■ Assignment
Pictures excluded, copy every record that follows exactly as it appears.

■ Provided records
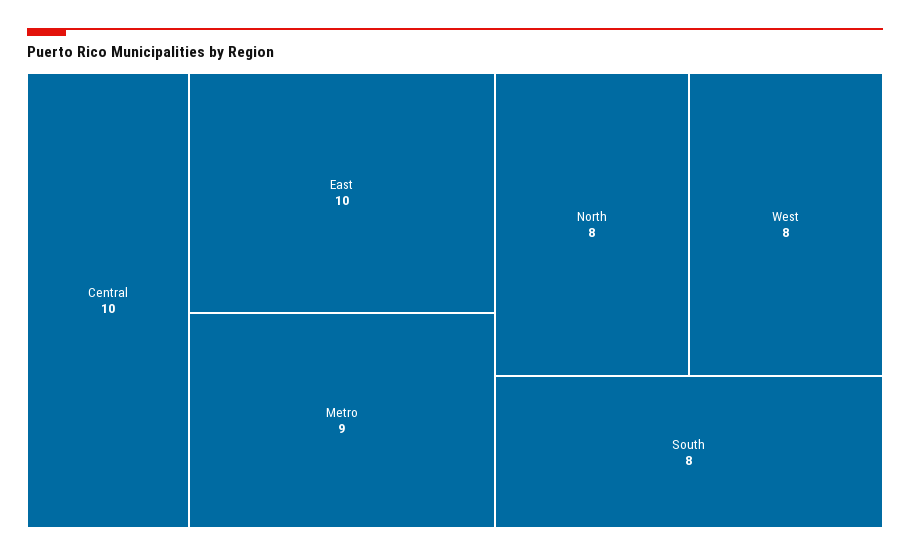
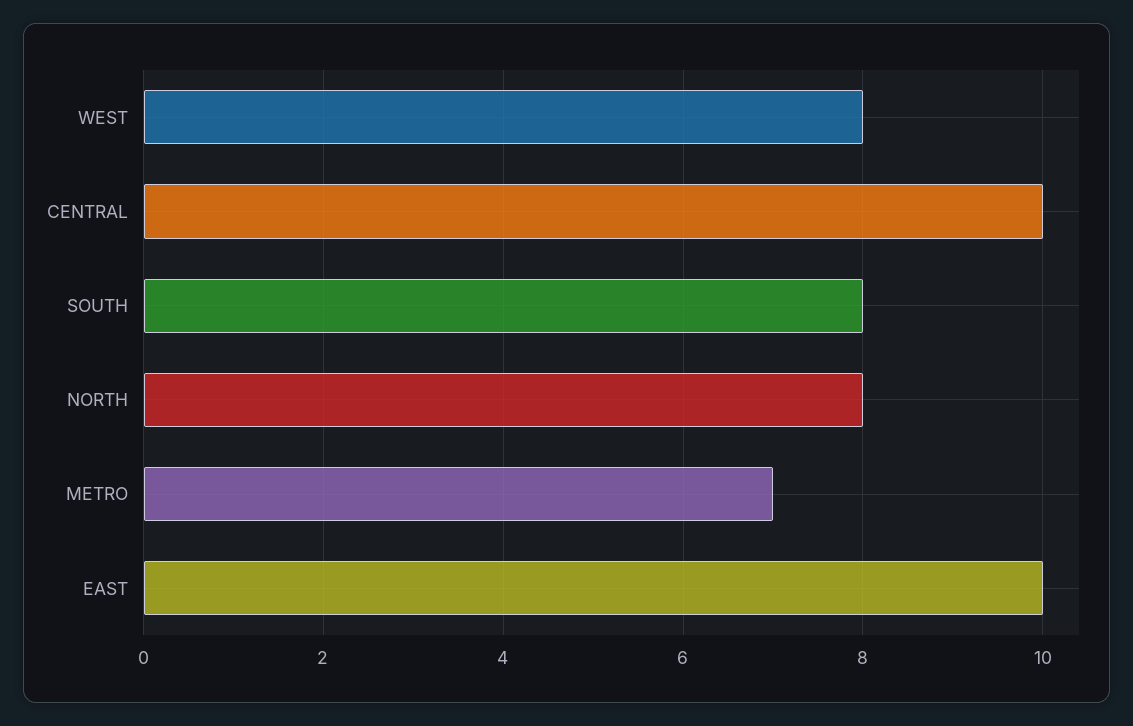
  {
    "Central": 10,
    "East": 10,
-   "Metro": 9,
+   "Metro": 7,
    "North": 8,
    "West": 8,
    "South": 8
  }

■ Task answer
  {
    "Central": 10,
    "East": 10,
-   "Metro": 9,
+   "Metro": 7,
    "North": 8,
    "West": 8,
    "South": 8
  }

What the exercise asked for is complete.